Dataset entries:
┏━━
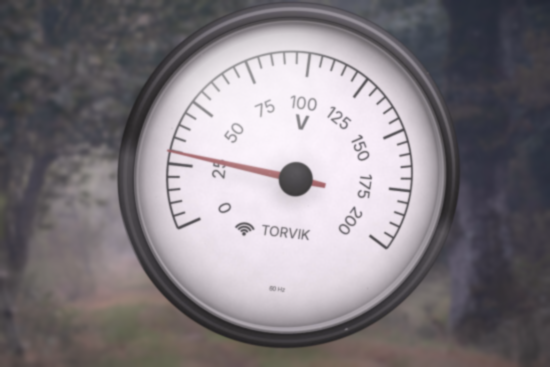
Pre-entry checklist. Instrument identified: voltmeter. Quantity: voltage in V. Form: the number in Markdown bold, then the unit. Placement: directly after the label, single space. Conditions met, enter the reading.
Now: **30** V
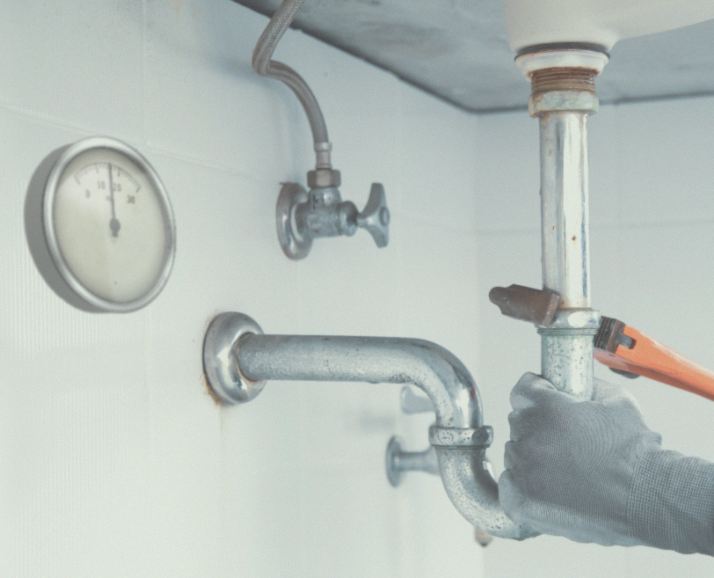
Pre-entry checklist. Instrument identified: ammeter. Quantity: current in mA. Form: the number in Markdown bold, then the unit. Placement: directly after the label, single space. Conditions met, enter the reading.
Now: **15** mA
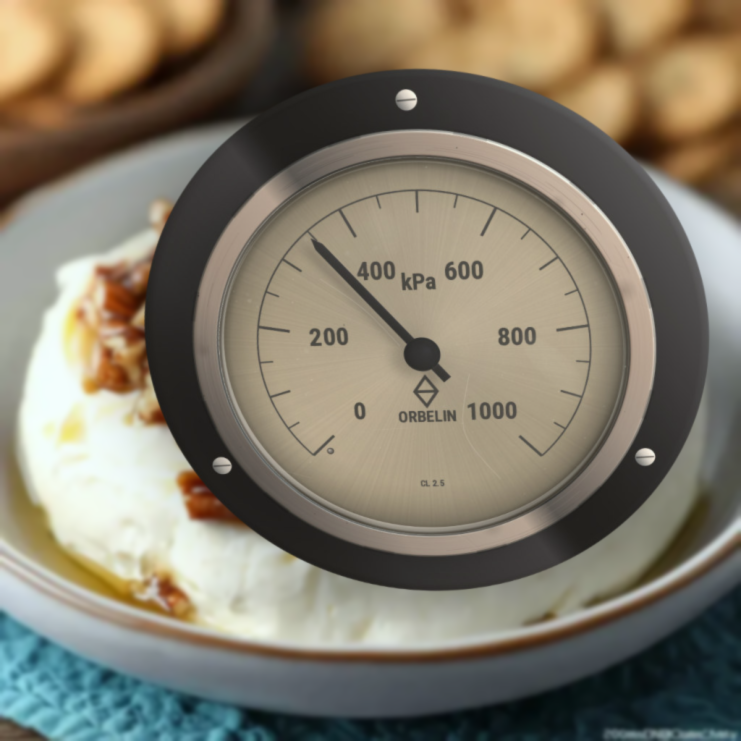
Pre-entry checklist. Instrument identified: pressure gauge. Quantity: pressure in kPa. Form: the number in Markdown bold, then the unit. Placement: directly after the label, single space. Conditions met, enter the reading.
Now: **350** kPa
┗━━
■ DIRECTIONS FOR THIS TASK ■
Retype all of the material above word for word, omitting the pictures.

■ WRITTEN RESPONSE ■
Pre-entry checklist. Instrument identified: voltmeter. Quantity: voltage in V. Form: the number in Markdown bold, then the unit. Placement: directly after the label, single space. Conditions met, enter the reading.
Now: **30** V
Pre-entry checklist. Instrument identified: ammeter. Quantity: current in mA. Form: the number in Markdown bold, then the unit. Placement: directly after the label, single space. Conditions met, enter the reading.
Now: **15** mA
Pre-entry checklist. Instrument identified: pressure gauge. Quantity: pressure in kPa. Form: the number in Markdown bold, then the unit. Placement: directly after the label, single space. Conditions met, enter the reading.
Now: **350** kPa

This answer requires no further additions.